И начинает второе действие с очередной тяжелой пародии: теперь Бурковский голосом Ельцина повторяет монолог про Париж и Крысолова. А за ним начинается часовой вербальный концерт на три голоса: это как раз когда героини сидят в вагончиках-комнатах и говорят, говорят, говорят. Салманова чатится с невидимым отцом восьмилетней Одри (человек из рыбы – гофманианский кошмар из детских снов), успевая поговорить о скрытом эротическом смысле «Чука и Гека», ощущении мертвой разлагающейся Родины и трагической судьбе улитки Освальда.

Юлька ударяется в интимные признания.

Лиза сидит в третьем боксе и читает Грише фрагменты его романа: там что-то о потенциальной любви заключённой и вертухая (клянусь, я пытался уловить смысл точнее, но не смог). Финал второго акта тоже очень красивый; «Шизгара» в стробоскопических вспышках света; вот так бы все четыре часа! (да, я знаю, что повторяюсь, но так вам будет легче почувствовать повторы в спектакле). Но нет, слова множатся – и в мрачно-карнавальном третьем действии, где ирреальная картинка конфликтует с зловещим социальным гротеском происходящего (помимо невидимых опекунов здесь появляется комический герой Павла Ворожцова, работяга в запое, привлеченный Бенуа; эхо какого-то «Осеннего марафона», где Хансен и слесарь Харитонов попеременно спаивали друг друга).


Финал третьего действия, вроде бы, ещё красивее двух предыдущих – с мыльными пузырями! Но пошлейшая, на мой вкус, придумка.

Закончить спектакль фразой «Смерть неизбежна» и темнотой – нельзя, «не по-людски» даже в понятиях режиссера-экстремиста, и Бутусов заканчивает «Человека» неосознанной пародией на Snow Show Славы Полунина.

Возвращаясь к «своему времени», в котором живут герои формально современных пьес. Я тут посмотрел подряд несколько свежих инсценировок и словно погрузился в застой (в широком смысле). Это, кажется, любимое время молодых российских драматургов (в данном случае, драматургинь; или каким там феминитивом их следует называть – драматургши? драматургки? пьесописки?). В том же МХТ, на Малой сцене, Марина Брусникина только что выпустила спектакль по трагикомедии Юлии Тупикиной «Офелия боится воды»; действие хоть и разворачивается здесь и сейчас, но увязает в месиве из банальных культурных ассоциаций (да, «Гамлет») и советских фантомов, живущих в головах пожилых людей. Когда героиня Натальи Теняковой начинает вспоминать про визит Фиделя и Галину Польских в «Дикой собаке Динго», перемежая воспоминания «гамлетовским» бредом, героиня-психолог спрашивает, мол, понимаете, что про Польских – настоящее, а про датское королевство вы в книжке прочитали?

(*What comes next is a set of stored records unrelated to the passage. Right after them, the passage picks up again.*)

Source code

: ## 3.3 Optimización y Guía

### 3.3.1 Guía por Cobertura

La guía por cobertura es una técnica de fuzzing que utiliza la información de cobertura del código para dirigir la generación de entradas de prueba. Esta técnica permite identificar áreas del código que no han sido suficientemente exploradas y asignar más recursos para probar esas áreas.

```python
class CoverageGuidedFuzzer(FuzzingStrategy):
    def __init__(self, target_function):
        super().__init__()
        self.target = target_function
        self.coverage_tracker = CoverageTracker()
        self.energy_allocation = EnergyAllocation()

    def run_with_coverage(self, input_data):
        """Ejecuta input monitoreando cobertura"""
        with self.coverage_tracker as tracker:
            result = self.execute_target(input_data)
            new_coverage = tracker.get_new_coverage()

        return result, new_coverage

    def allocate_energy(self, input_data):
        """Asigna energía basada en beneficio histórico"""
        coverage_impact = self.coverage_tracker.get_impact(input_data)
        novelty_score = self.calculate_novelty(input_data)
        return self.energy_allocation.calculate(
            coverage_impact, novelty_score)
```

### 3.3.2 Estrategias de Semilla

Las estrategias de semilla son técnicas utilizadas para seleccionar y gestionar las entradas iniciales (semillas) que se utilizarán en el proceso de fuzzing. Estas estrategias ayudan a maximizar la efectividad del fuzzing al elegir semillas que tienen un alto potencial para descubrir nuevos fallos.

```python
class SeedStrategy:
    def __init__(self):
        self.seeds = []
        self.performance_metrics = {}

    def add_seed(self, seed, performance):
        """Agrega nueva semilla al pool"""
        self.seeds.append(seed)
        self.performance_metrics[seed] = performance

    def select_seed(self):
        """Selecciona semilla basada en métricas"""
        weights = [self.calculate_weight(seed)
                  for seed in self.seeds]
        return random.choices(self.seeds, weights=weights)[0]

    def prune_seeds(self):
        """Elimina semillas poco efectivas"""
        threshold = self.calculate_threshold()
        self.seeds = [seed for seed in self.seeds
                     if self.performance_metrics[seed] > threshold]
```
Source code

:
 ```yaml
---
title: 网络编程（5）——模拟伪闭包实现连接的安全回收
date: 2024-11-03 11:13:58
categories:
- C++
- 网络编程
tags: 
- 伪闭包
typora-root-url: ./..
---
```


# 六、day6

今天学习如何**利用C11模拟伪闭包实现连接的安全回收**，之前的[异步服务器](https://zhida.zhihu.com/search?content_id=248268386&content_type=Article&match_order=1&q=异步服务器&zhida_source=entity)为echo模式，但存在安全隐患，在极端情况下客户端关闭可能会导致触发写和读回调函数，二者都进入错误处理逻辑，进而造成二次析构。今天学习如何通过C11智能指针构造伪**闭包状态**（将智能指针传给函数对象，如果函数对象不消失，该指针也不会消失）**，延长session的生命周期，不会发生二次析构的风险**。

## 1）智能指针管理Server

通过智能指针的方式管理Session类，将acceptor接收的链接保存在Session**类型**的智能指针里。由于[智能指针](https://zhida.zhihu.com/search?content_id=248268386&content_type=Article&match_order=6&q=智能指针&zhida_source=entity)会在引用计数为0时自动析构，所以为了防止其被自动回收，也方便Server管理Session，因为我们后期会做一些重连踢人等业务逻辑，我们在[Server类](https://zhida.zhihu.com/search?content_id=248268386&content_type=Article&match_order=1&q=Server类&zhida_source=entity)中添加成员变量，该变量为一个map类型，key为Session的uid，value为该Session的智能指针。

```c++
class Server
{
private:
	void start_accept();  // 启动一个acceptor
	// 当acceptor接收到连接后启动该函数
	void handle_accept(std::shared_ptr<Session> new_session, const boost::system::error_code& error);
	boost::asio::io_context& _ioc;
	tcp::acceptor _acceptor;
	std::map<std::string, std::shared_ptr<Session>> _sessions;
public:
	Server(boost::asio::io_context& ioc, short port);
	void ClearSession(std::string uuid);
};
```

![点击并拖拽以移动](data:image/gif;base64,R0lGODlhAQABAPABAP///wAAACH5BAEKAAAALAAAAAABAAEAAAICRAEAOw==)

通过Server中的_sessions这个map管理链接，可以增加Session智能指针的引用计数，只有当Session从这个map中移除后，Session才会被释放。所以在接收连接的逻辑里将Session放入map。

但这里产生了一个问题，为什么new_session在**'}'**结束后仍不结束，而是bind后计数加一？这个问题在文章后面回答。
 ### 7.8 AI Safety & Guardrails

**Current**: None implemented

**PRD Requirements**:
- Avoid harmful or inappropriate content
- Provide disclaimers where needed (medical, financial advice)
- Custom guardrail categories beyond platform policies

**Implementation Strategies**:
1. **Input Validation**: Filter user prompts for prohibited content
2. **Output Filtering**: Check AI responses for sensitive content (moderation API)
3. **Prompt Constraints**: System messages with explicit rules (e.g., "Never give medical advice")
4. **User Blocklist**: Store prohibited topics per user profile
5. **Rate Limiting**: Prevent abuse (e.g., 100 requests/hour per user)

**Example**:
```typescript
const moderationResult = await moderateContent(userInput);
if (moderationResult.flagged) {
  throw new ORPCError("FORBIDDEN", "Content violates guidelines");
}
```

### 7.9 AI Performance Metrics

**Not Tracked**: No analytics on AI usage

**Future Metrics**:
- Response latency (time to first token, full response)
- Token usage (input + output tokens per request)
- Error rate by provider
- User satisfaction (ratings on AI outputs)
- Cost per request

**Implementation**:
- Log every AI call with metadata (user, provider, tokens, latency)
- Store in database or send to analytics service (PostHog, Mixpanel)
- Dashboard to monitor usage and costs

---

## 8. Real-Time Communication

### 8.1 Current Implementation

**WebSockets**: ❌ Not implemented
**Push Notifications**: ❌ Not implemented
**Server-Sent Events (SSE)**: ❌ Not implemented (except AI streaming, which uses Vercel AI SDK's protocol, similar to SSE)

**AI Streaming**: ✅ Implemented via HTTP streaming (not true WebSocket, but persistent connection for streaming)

Вот у меня стойкое ощущение от дуплета пьес Волошиной-Тупикиной – при всем их радикальном несходстве:

Волошина – нервическое эстетство, а Тупикину хоть сейчас в антрепризу для чёса по провинции.

Ничего настоящего, всё из книжек; в лучшем случае – из ночных девичьих бдений (над теми же книжками). И тут получается такой замкнутый круг: с одной стороны, это бесконечное залипание в прошлом – диагноз; с другой, нежелание замечать робкие приметы таки наступившего будущего – одна из причин торможения. Драматурги сами ставят социальные диагнозы и сами распространяют болезнь. Грезят исчезнувшими словами (Волошина то ли фантазирует, то ли делится филологическими познаниями, говоря об исчезнувшем nimea, «выхватывать из небытия», к которому восходят «обнимать» и «понимать»), не желая прислушиваться к новому языку реальности.